The superintendent of Pickens County schools has suspended his decision to allow transgender students to use the bathrooms that match their gender identity.
Superintendent Carlton Wilson announced the decision during a contentious three-hour public meeting that drew 700 people to the Pickens County High auditorium on Monday. The school is about an hour north of Atlanta.
Wilson said that the uproar has “torn our county apart.”
The controversy began when Wilson (photo) announced on Oct. 11 that the school system would allow an unidentified trans student to use the bathroom with which they identify.
“We’ve had several transgender students in our school system for the past several years,” he said. “Until now, we’ve been able to work out plans where the students were permitted to use staff restrooms.”
Wilson apologized on Monday for citing an 11th Circuit Court decision in Florida that hadn’t occurred yet. A district court ruled in favor of a trans high school student in Jacksonville, Fla., in that case in July 2018, but the 11th Circuit won’t hear the case until December.
The trans student’s request in Pickens County led officials to consult attorneys, according to Wilson.
“The legal advice that I was given is that I need to follow the federal court cases across the country, especially the one in Florida,” he said. “This type of case could cost our county hundreds of thousands of dollars, if not millions.”
Wilson said he is putting the decision on hold until he can discuss it further with the county school board. He’s also consulting with architects and contractors about converting all county schools’ bathrooms to single-use bathrooms.
Wilson also said he asked Attorney General Chris Carr to make a decision on the issue of trans students’ access to bathrooms that match their gender identity.
“I don’t believe that it should be just Pickens County that has to pay for litigation issues for something that affects the entire state of Georgia,” he said.
'God made them male and female'
A number of parents of Pickens County students expressed outrage about the issue at Monday’s meeting.
“This is nothing more than a political stunt to gain attention,” said Nathan Barfield, who said he has two children in Pickens County schools. “If I have to use a bathroom, I will use whichever one is closest, I don’t go trying to find one that will make people let me use.

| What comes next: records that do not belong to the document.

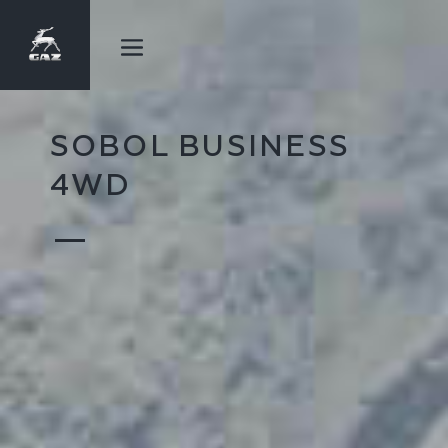
SOBOL BUSINESS
4WD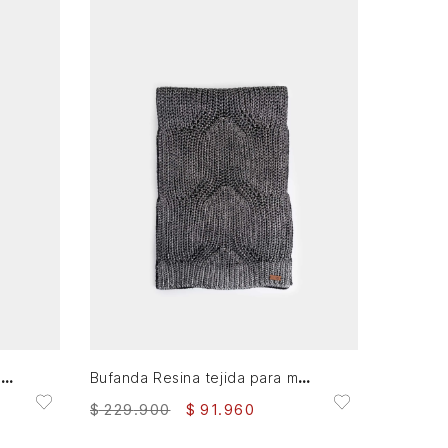
XS
AGREGAR AL CARRITO
Bufanda tejida Platino para mujer detalle lentejuelas
Bufanda Resina tejida para mujer efecto metalizado
$
229
.
900
$
91
.
960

I don’t care about what some court in some distant far off place says about our school.”
The policy goes beyond bathrooms, according to speaker Tony Davis (photo).
“It’s the showers, the locker rooms, the football fields,” he said. “Every child in this district, when they walk into one of these areas, they have an expectation of privacy from the opposite sex. You took that away from them.”
Allowing trans students to use the bathrooms that match their gender identity will open the school up to other unnamed requests, according to Pickens County parent Rusty Perkins.
“I believe we should offer equal rights for every human being, but even equal rights has boundaries,” he said. “I assure you that if you give them everything they want, there’s going to be somebody come along that wants some more.”
Speakers often cited religion when criticizing the policy.
“Bottom line is it’s God’s word,” said Pickens County parent Sandy Bartlett. “God made them male and female. And I think as people, as humans, as adults we have to be careful about our words, even around our own children.”
Converting the bathrooms to single-use is “a waste of taxpayer dollars,” according to Joshua Johns.
“In every restroom there is a latch and a door,” he said. “Go into that bathroom if you need to squat. Stand up if you need to stand up. That’s all there is to it.”
But some speakers were in favor of the policy, including Jordan Stewart, a 2017 Pickens High School graduate who came out as gay during his junior year.
“A trans woman is a woman. A trans man is a man,” he said. “So when you say that you think there’s going to be a man walking into the bathroom with a woman, that’s not the case.”
“They’re just trying to go to the bathroom and do their business and get in and get out — nothing more, nothing less,” he added.
Controversy erupted in May 2016 when President Obama proposed guidelines calling for schools to allow trans student to use bathrooms that match their gender identity. The announcement sent shockwaves through Fannin County in North Georgia. A crowd of hundreds cheered on speakers who called LGBTQ people “perverts” and “pedophiles” during a community meeting at Fannin County High School that year.
Hall County officials blocked trans students from using the bathrooms that match their gender identity later in 2016.
Then-Attorney General Sam Olens joined on to a lawsuit against the policy. President Trump later rescinded the guidelines.